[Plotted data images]
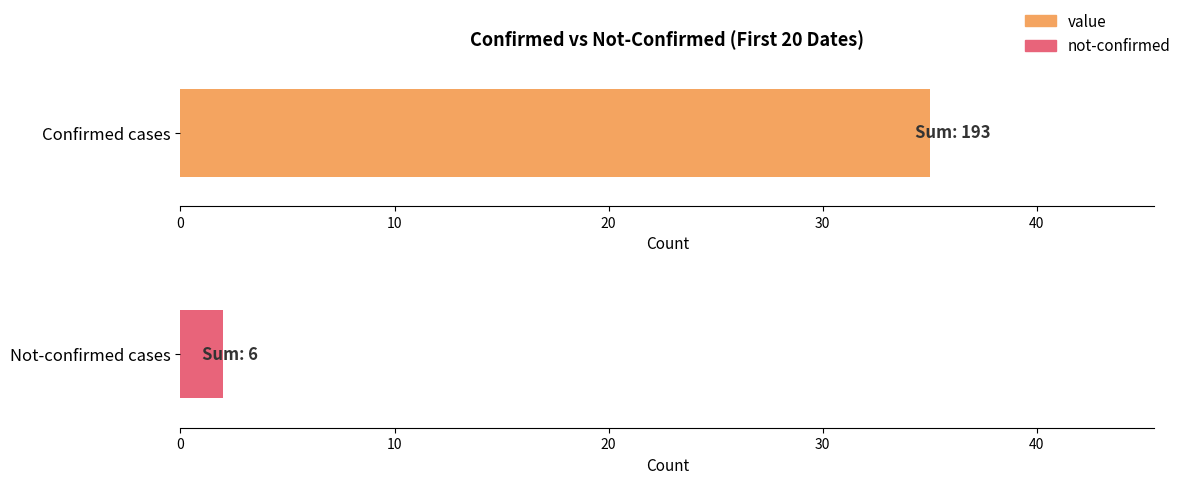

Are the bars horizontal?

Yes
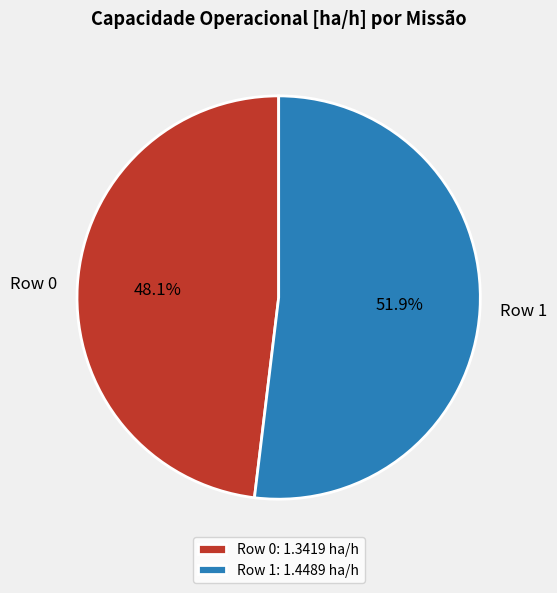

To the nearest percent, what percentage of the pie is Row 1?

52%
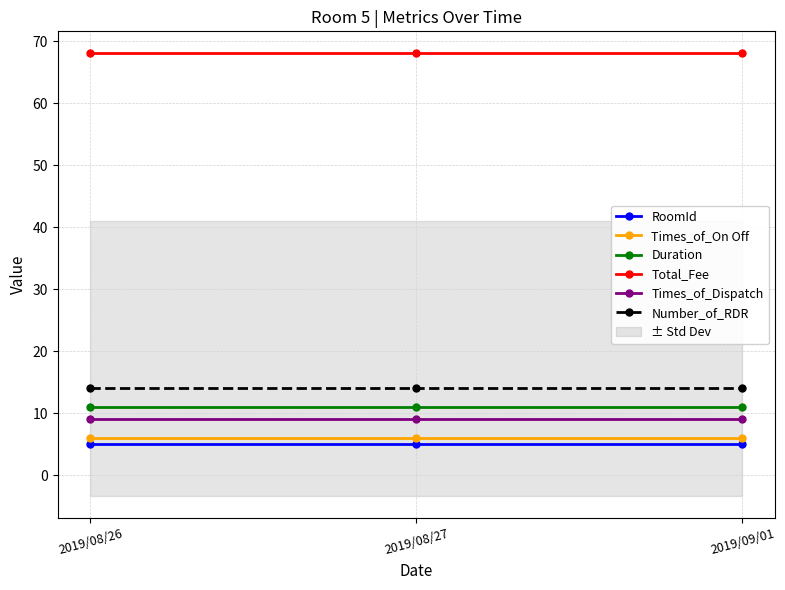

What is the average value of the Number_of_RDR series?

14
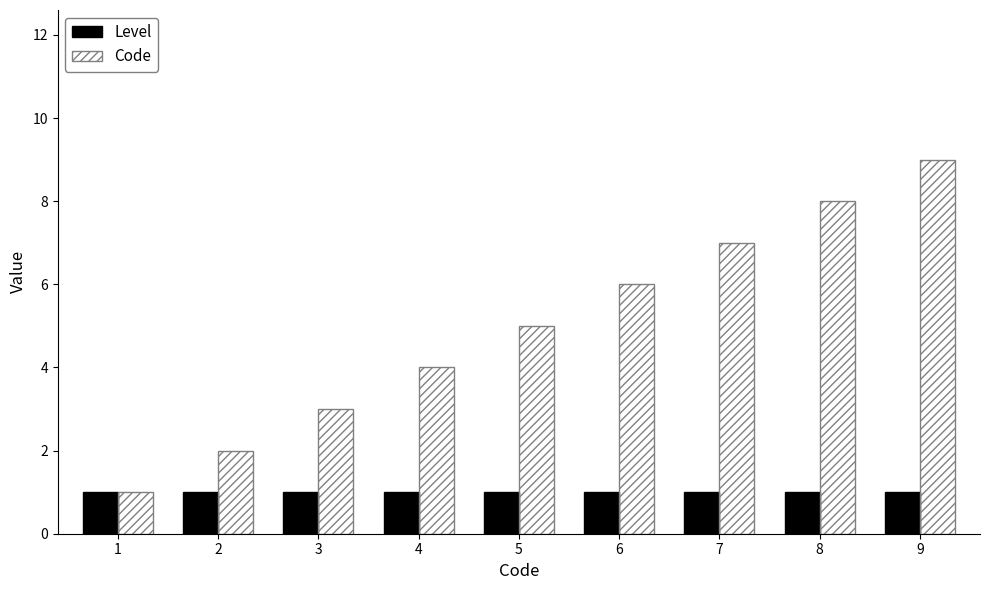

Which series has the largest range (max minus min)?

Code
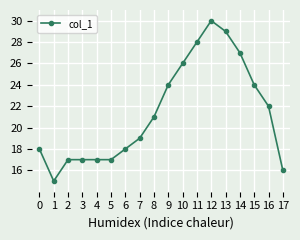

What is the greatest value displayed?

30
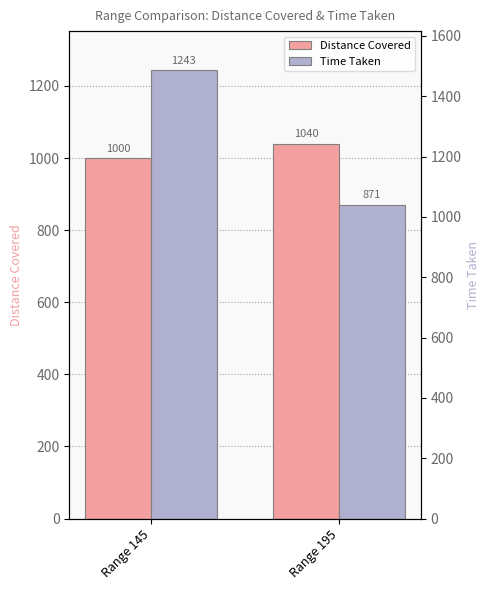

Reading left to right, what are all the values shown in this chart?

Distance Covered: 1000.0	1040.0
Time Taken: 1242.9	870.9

● **Directive**: Switch "chart" to "graph" in the stretch from the line containing "Which series has" through the end of the data, and give those lines again with nothing else changed. Leave the pictures out.

● **Task solution**:
Which series has the largest range (max minus min)?

Code

What is the greatest value displayed?

30

Reading left to right, what are all the values shown in this graph?

Distance Covered: 1000.0	1040.0
Time Taken: 1242.9	870.9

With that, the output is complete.